The days slipped past, one by one, with an incredible swiftness. For the first time in his life Howard experienced the extraordinary sensation of having nothing to do, no plans ahead, nothing but the delight of the hour to taste. One day he said to Maud, "It seems almost wicked to be so deliciously idle—some day I suppose we must make some plans. But I do not seem ever to have lived before; and all that I ever did and thought of seems as small and trivial as a little town seen from the top of a tower—one can't conceive what the little creatures are about in their tiny slits of streets and stuffy houses, crawling about like beetles on some ridiculous business. The first thing I shall do when I get back will be to burn my old book; such wretched, stodgy, unenlightened stuff as it all is; like the fancies of a blind man about the view of a landscape."

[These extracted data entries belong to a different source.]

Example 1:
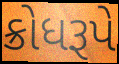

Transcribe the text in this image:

ક્રોધરૂપે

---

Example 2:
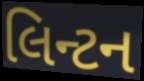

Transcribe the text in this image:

લિન્ટન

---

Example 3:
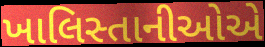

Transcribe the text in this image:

ખાલિસ્તાનીઓએ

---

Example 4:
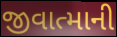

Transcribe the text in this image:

જીવાત્માની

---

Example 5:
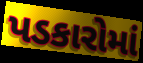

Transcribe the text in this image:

પડકારોમાં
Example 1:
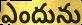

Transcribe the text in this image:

ఎందును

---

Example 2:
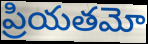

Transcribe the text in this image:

ప్రియతమో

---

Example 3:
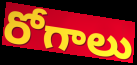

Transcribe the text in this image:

రోగాలు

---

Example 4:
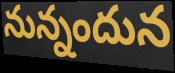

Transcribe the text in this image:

నున్నందున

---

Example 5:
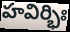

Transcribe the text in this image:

హవిర్భిః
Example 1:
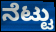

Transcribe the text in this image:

ನೆಟ್ಟು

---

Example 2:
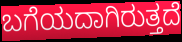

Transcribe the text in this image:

ಬಗೆಯದಾಗಿರುತ್ತದೆ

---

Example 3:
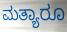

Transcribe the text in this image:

ಮತ್ಯಾರೂ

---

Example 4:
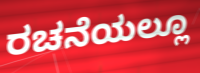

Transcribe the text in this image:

ರಚನೆಯಲ್ಲೂ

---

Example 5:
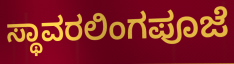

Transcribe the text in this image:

ಸ್ಥಾವರಲಿಂಗಪೂಜೆ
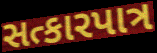
સત્કારપાત્ર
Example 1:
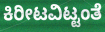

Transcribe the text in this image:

ಕಿರೀಟವಿಟ್ಟಂತೆ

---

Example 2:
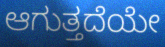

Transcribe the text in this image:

ಆಗುತ್ತದೆಯೇ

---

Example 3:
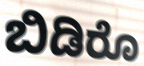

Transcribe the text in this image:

ಬಿಡಿರೊ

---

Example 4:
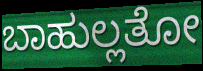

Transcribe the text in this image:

ಬಾಹುಲ್ಲತೋ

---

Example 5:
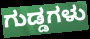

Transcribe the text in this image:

ಗುಡ್ಡಗಳು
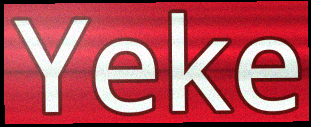
Yeke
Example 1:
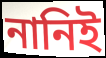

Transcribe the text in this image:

নানিই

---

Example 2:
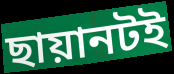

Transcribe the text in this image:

ছায়ানটই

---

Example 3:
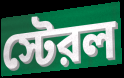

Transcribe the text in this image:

স্টেরল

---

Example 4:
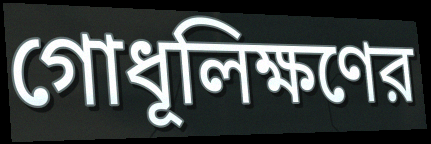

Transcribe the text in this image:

গোধূলিক্ষণের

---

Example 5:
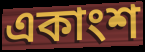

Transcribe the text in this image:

একাংশ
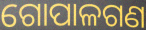
ଗୋପାଳଗଣ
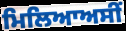
ਮਿਲਿਆਅਸੀਂ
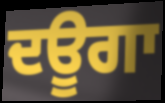
ਦਊਗਾ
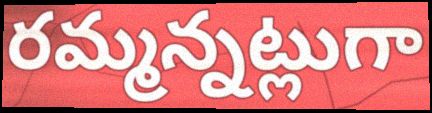
రమ్మన్నట్లుగా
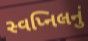
સ્વપ્નિલનું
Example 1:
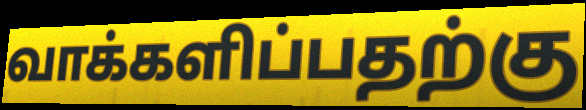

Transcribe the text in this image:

வாக்களிப்பதற்கு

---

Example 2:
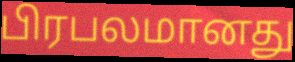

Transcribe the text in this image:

பிரபலமானது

"Oh no, you mustn't do that," said Maud. "I have set my heart on your writing a great book. You must do that—you must finish this one. I am not going to keep you all to myself, like a man pushing about a perambulator."

"Well, I will begin a new book," said Howard, "and steal an old title. It shall be called Love is Enough."

On the last night before they left the cottage they talked long about things past, present, and to come.